Cardiovascular responses in the ageing spontaneously hypertensive rat (SHR) were assessed from 3 to 24 months of age and compared to both age-matched WKY and Wistar control animals. The SHR developed hypertension and significant concentric LVH from 3 to 9 months of age indicated by increased LV wet weights, decreased internal dimensions and increased posterior wall thicknesses. This was accompanied by increasing diastolic dysfunction from 12 to 15 months of age with HP becoming apparent by 15 to 18 months of age. LV geometry transitioned to the eccentric dilated presentation with both diastolic and systolic dysfunction. Diastolic stiffness and LV collagen deposition were significantly higher in the SHR hearts and increased with worsening of the pathology. 
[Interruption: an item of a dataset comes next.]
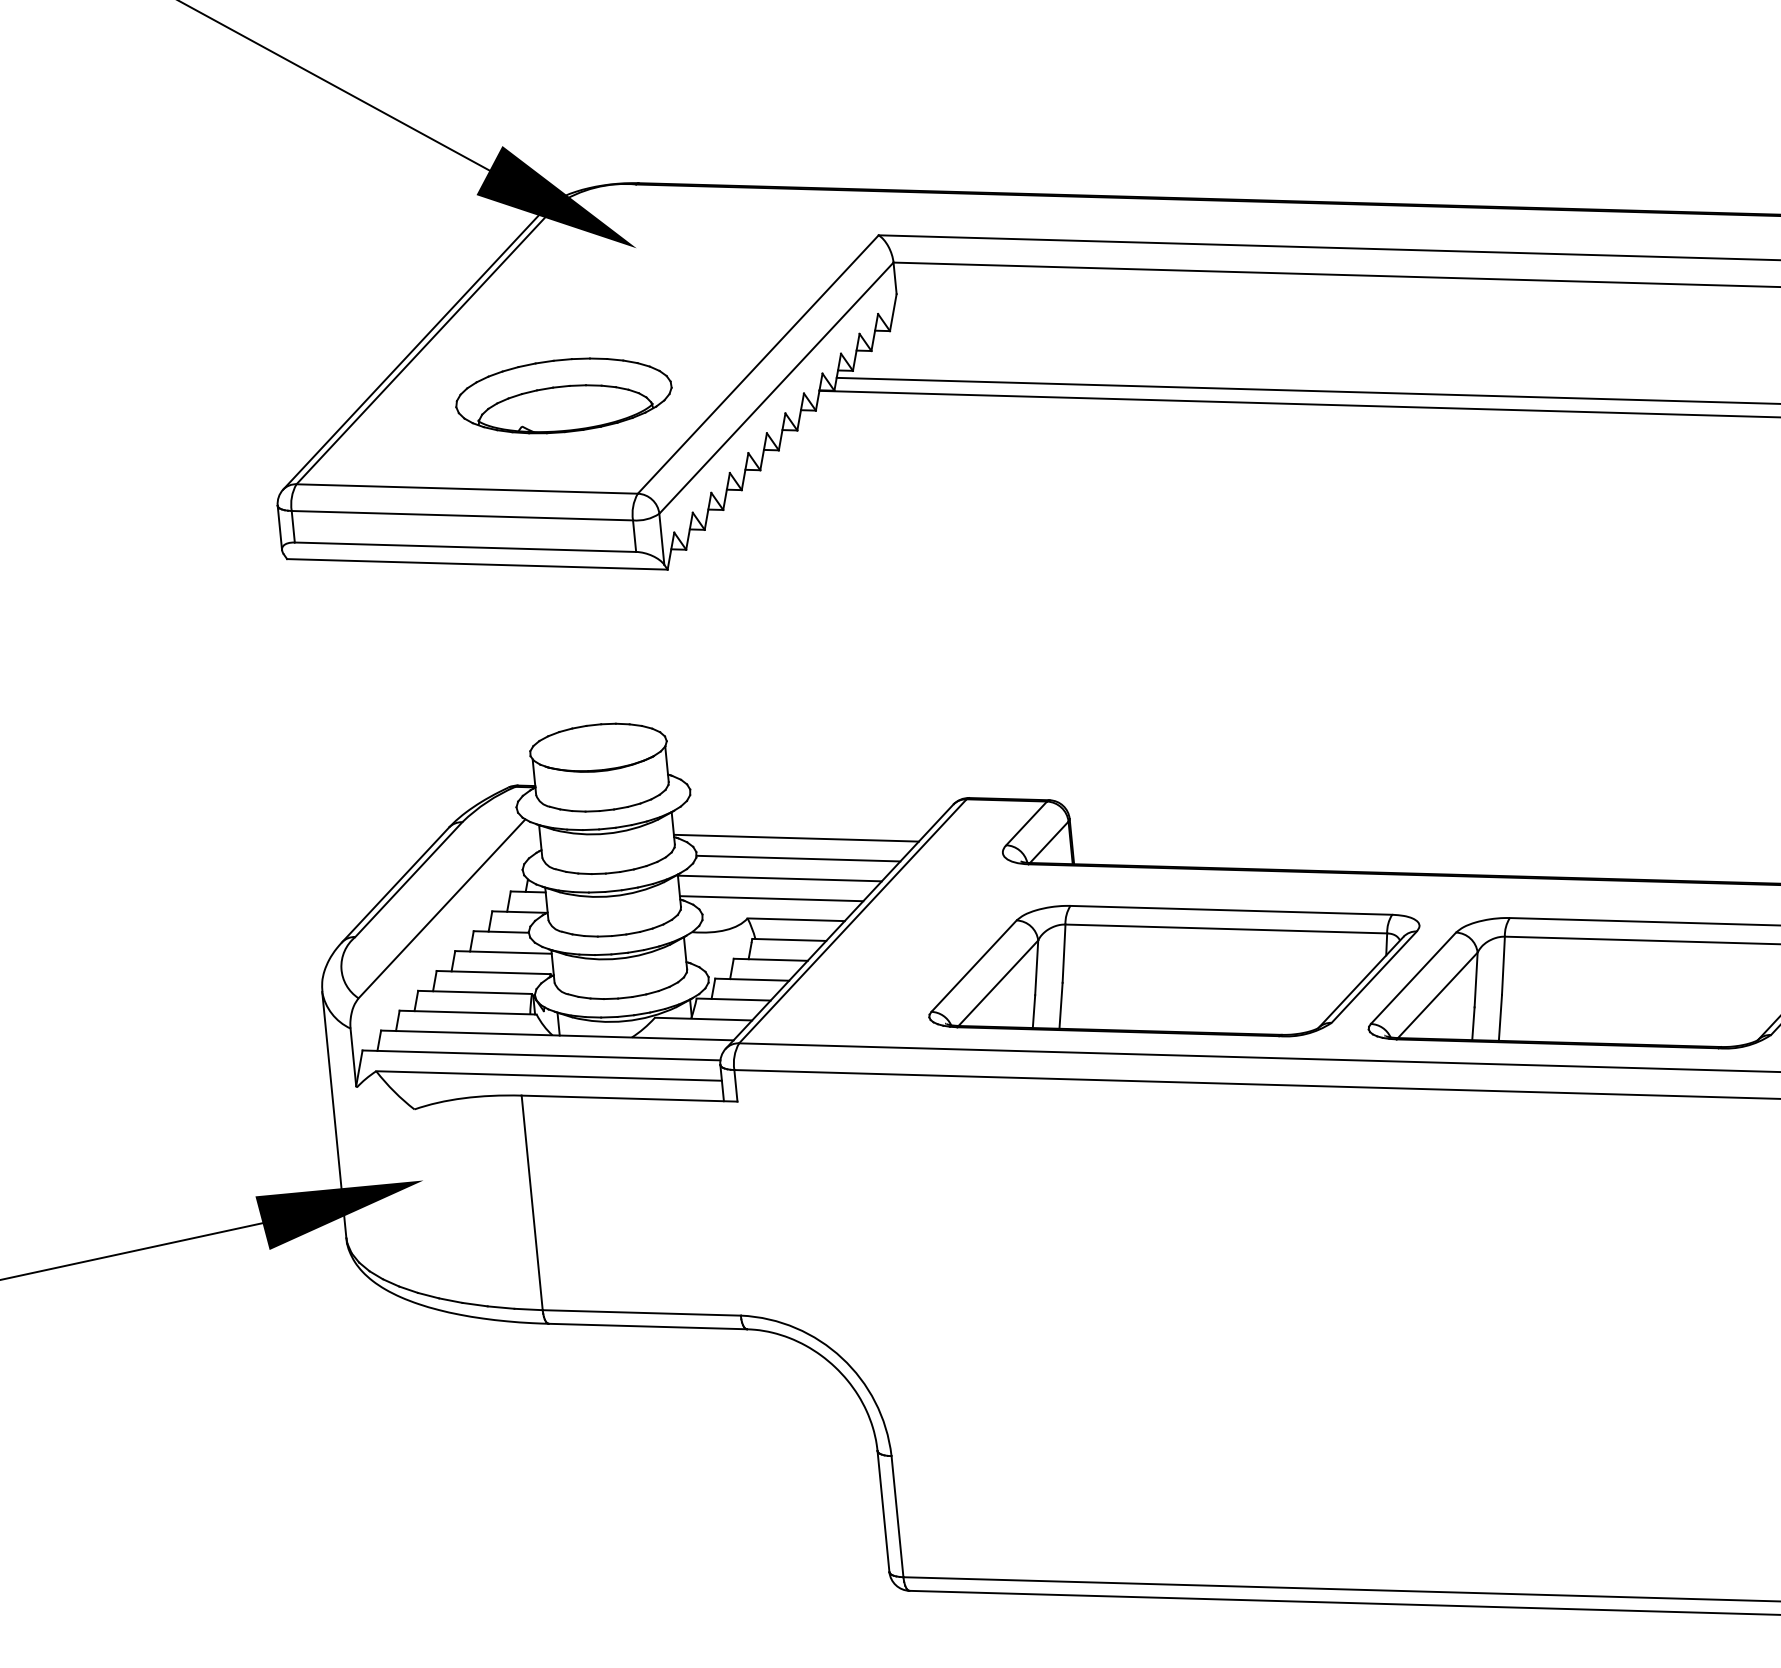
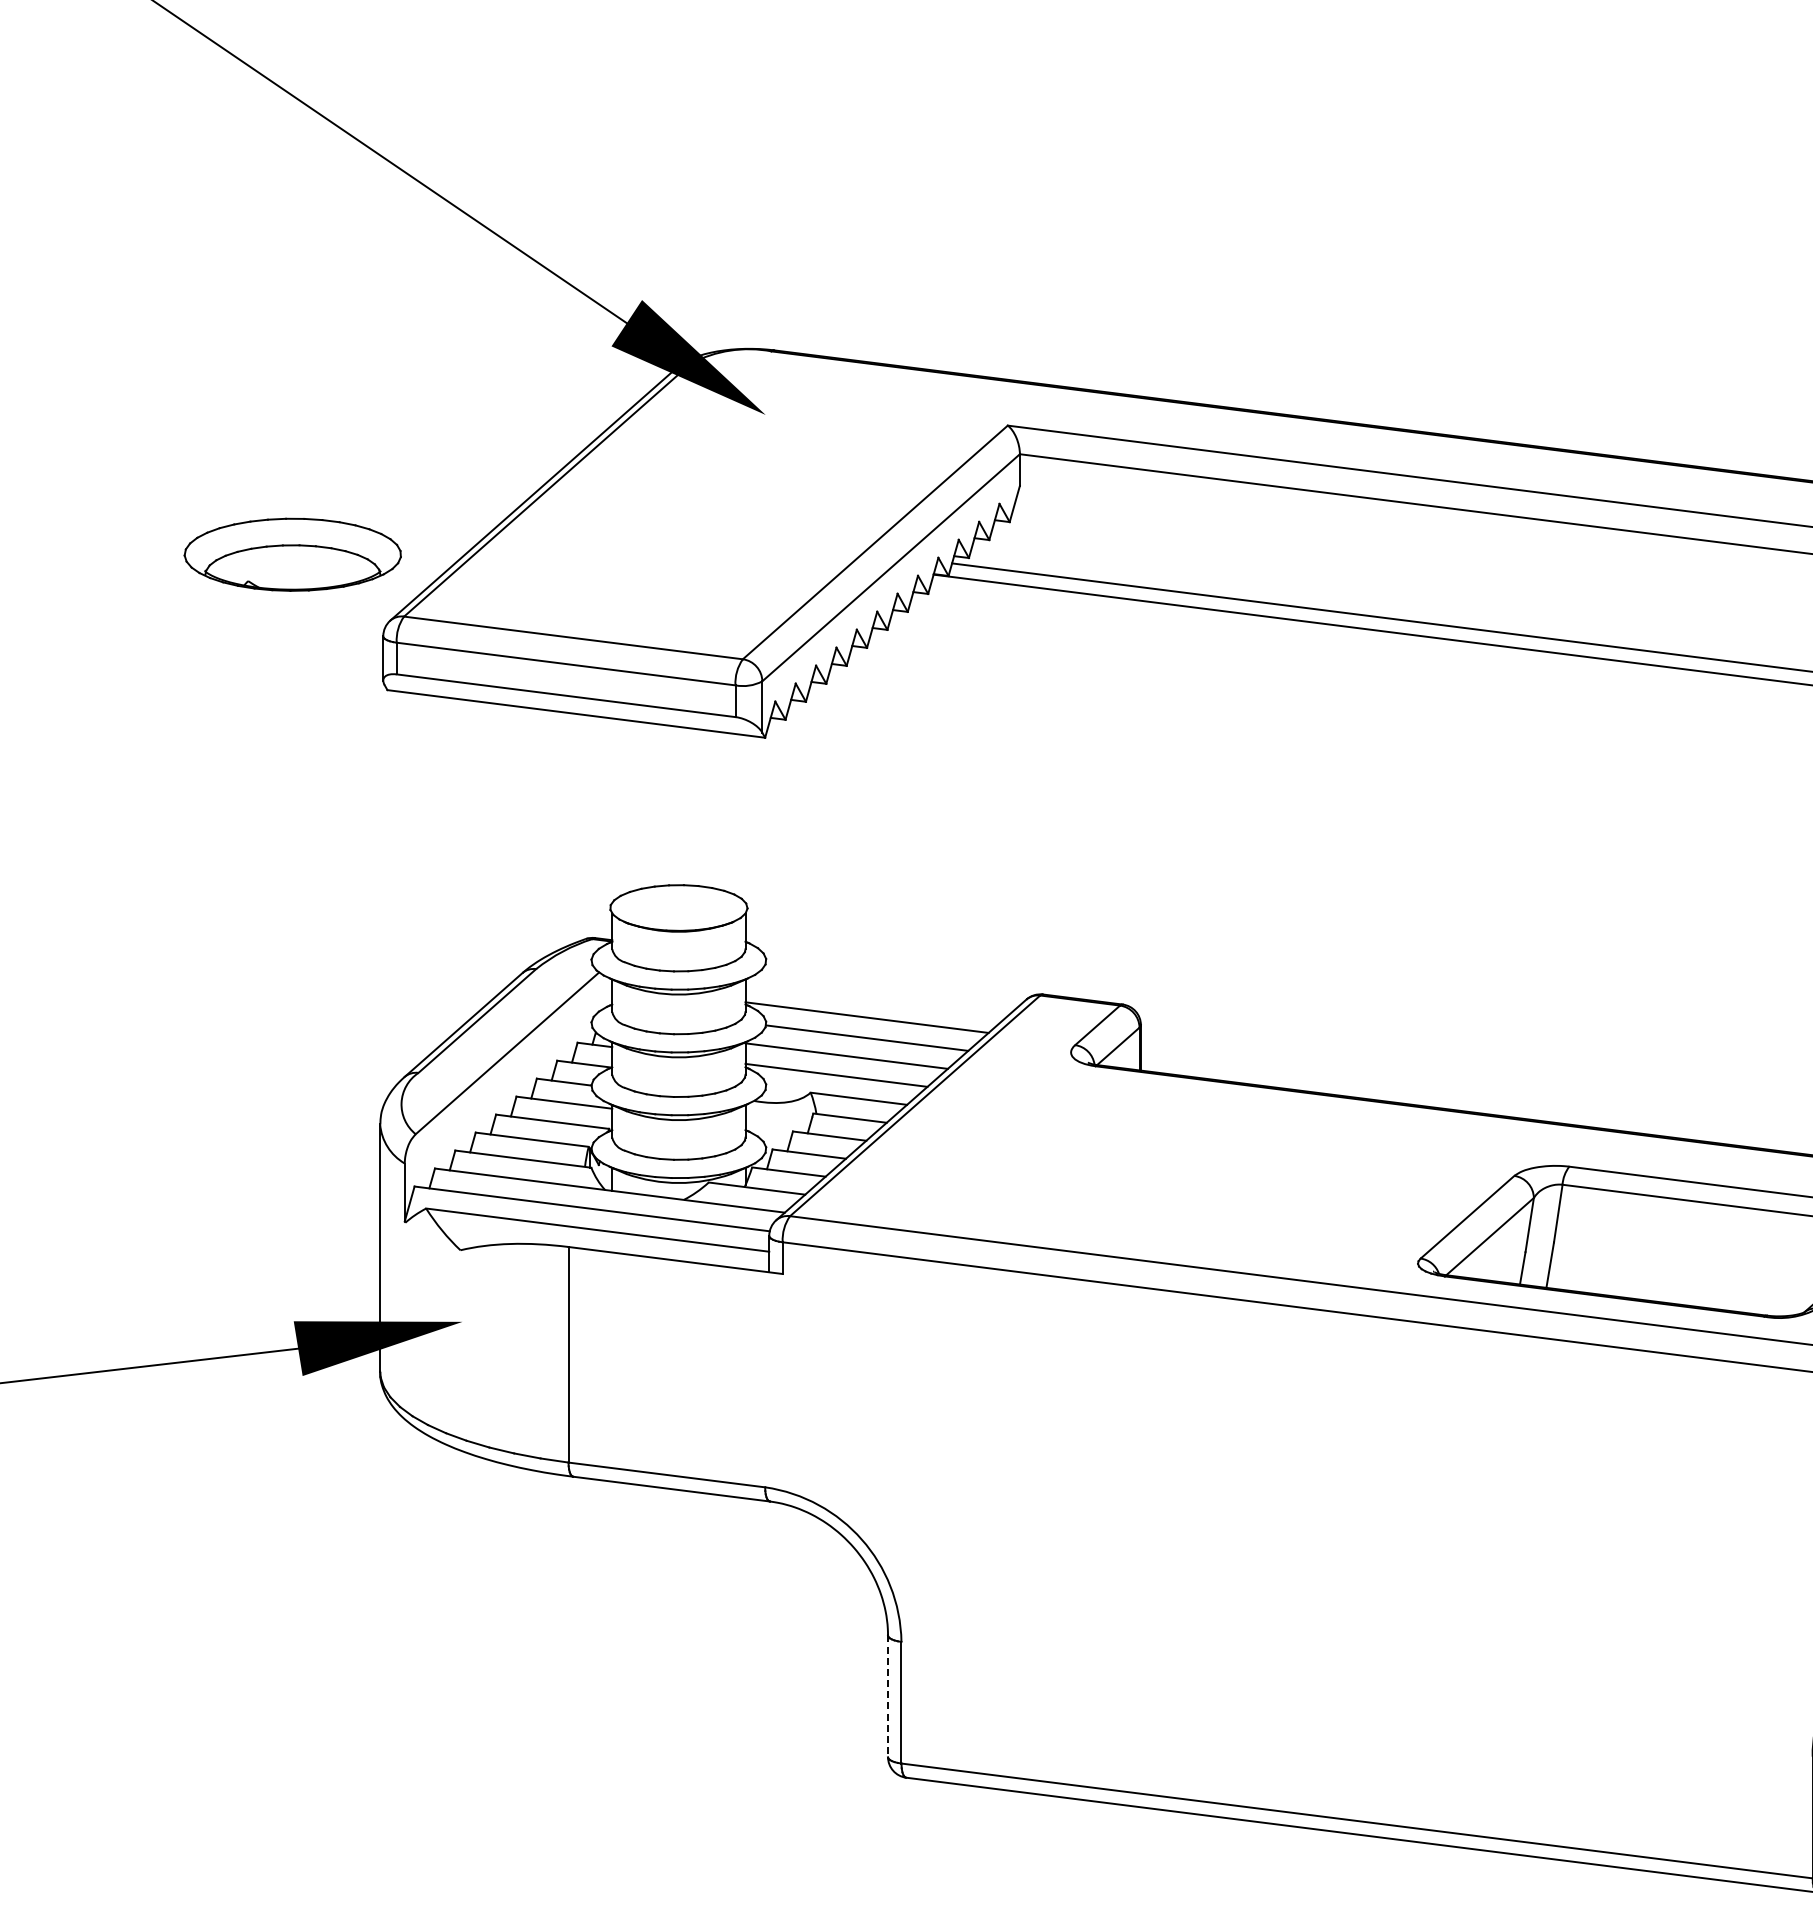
part: (563, 395) -> (292, 554), moved
part: (1173, 970) -> (1229, 1186), removed
line: (883, 1511) -> (888, 1696), solid -> dashed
Angiotensin II plays a major role in the progression of these disease states. The second part of this study was chronically treating STZ-induced diabetic rats and ageing SHR with the ACE inhibitor perindopril (1 mg/kg/day). Perindopril treatment prevented the maladaptive LVH and collagen deposition and normalised cardiac function in the STZ-diabetic rat. Additionally perindopril therapy normalised the endothelial dysfunction following diabetes. Perindopril treatment improved survival and reduced the signs of HP in the aged SHR. Both diastolic (E/A mitral flow rate ratio) and systolic (fractional shortening and ejection fraction) functional indices were improved. Perindopril normalised the increased stiffness and collagen deposition and prevented the increase in action potential duration in the failing SHR. Endothelial function was also improved. These results demonstrate the underlying differences in the type of LV remodelling and changes in cardiovascular structure and function in rat models of endurance exercise, growth hormone deficiency, type I and II diabetes, obesity, hypertension and HP. Additionally the treatment studies have shown that maladaptive cardiovascular remodelling can be prevented and reversed by ACE inhibition with perindopril without normalising blood pressure. Further, cardiac function was significantly improved.